When it comes to making the most of an impromptu weekend trip, Vancouver provides — with diverse communities, a hotel perfect for hiding out from the rain, and no Ubers in sight.
As a newcomer to the Northwest, I didn’t know much about Vancouver, B.C. A last-minute trip, I had little in the way of plans. But Vancouver provides. After a rushed 24 hours, I returned home having enjoyed a small glimpse of an Uber-less city singing with diversity and welcome, a song that, at times, seemed to try desperately to drown out the more somber notes of its sometimes-troubling past and living legacies.
Entering the city through the East Side, I was immediately embraced by the humming bustle of Commercial Drive. A stretch of businesses where a Vietnamese restaurant shares a wall with a shop selling Central American art, Commercial Drive casually announces itself as the cultural heart of the city. I was drawn there by Google Maps’ promise of Jamaican beef patties, which I’ve been quietly craving since I abandoned the East Coast for the West half a decade ago.

** Data under study **
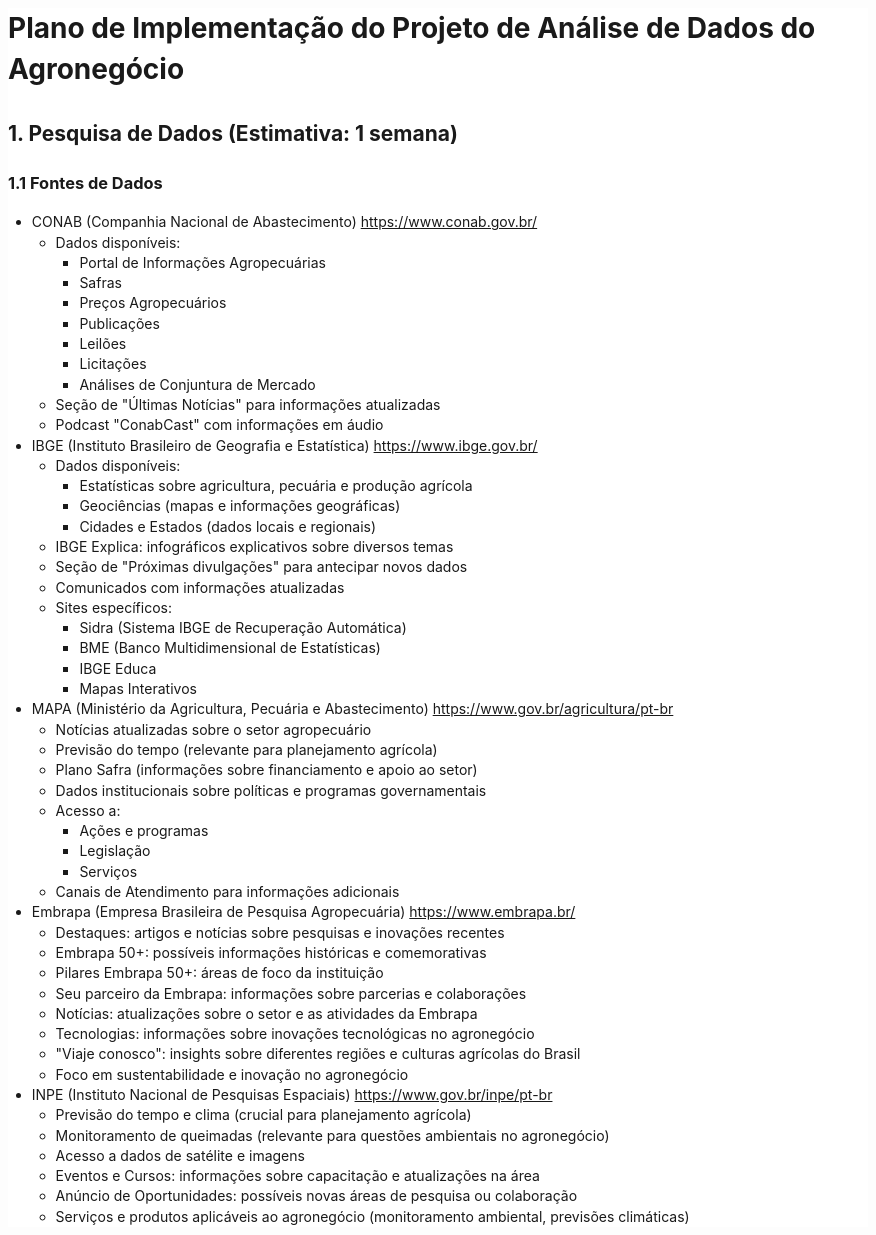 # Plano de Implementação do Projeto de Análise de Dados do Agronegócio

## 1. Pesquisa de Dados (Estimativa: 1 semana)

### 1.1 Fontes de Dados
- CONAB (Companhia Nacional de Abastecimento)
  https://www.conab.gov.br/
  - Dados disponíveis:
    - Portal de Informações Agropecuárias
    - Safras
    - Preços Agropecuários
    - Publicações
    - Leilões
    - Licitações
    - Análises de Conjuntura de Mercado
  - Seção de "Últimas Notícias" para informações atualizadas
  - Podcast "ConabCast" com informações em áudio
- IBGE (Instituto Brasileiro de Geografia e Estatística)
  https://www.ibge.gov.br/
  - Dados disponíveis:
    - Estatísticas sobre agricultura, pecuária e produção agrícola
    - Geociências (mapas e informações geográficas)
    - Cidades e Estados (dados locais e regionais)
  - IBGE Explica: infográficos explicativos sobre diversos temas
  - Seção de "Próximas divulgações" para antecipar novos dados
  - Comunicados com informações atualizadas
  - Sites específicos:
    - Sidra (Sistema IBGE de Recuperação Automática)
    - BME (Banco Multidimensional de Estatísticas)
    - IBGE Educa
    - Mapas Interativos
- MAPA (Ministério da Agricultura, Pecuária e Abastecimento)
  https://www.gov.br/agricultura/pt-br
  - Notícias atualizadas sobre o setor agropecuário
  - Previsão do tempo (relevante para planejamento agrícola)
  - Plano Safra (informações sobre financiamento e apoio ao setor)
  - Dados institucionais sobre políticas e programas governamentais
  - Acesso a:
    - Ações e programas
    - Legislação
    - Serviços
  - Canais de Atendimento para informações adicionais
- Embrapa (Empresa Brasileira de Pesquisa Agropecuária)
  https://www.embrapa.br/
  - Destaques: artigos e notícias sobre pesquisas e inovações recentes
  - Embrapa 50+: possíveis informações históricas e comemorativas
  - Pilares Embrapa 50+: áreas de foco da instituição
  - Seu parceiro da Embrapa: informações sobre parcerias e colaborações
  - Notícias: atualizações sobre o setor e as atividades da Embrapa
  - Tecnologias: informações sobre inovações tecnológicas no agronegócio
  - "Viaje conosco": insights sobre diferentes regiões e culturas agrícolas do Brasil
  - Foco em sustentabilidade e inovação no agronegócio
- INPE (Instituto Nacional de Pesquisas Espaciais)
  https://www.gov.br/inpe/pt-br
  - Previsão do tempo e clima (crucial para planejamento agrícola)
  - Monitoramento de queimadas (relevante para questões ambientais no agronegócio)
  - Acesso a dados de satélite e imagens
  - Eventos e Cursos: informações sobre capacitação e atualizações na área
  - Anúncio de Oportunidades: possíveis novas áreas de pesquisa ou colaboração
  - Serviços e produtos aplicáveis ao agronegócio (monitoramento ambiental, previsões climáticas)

** Actions to take **
a: Please reproduce the Vancouver travel piece from "As a newcomer" to "and living legacies.".
b: Continue the Vancouver travel piece from its last sentence.

** Answer list **
a:
As a newcomer to the Northwest, I didn’t know much about Vancouver, B.C. A last-minute trip, I had little in the way of plans. But Vancouver provides. After a rushed 24 hours, I returned home having enjoyed a small glimpse of an Uber-less city singing with diversity and welcome, a song that, at times, seemed to try desperately to drown out the more somber notes of its sometimes-troubling past and living legacies.

b:
When he saw my face pressed desperately to the glass, the owner of Jamaican Pizza Jerk came out to dash my dreams of hot beef-filled pastries — the shop wouldn’t be opening until 1:30 p.m. Happily, just a few blocks down, Riddim & Spice was also serving up beef patties, along with curry lamb and jerk chicken. Eager to satisfy the patty craving, I ordered one of each — chicken, beef and veggie. They arrived almost instantly from the food warmer on the counter, and they were lackluster — dry, barely filled, a strange combination of hard-chewy on the corners.
I ate the soft parts anyway and watched enviously as plates piled high with steaming, juicy lamb curry passed by my table to customers who knew the real stars of the Riddim & Spice menu. Unsatisfied, I left and drifted casually down Commercial Drive in light rainfall like cold static in the air.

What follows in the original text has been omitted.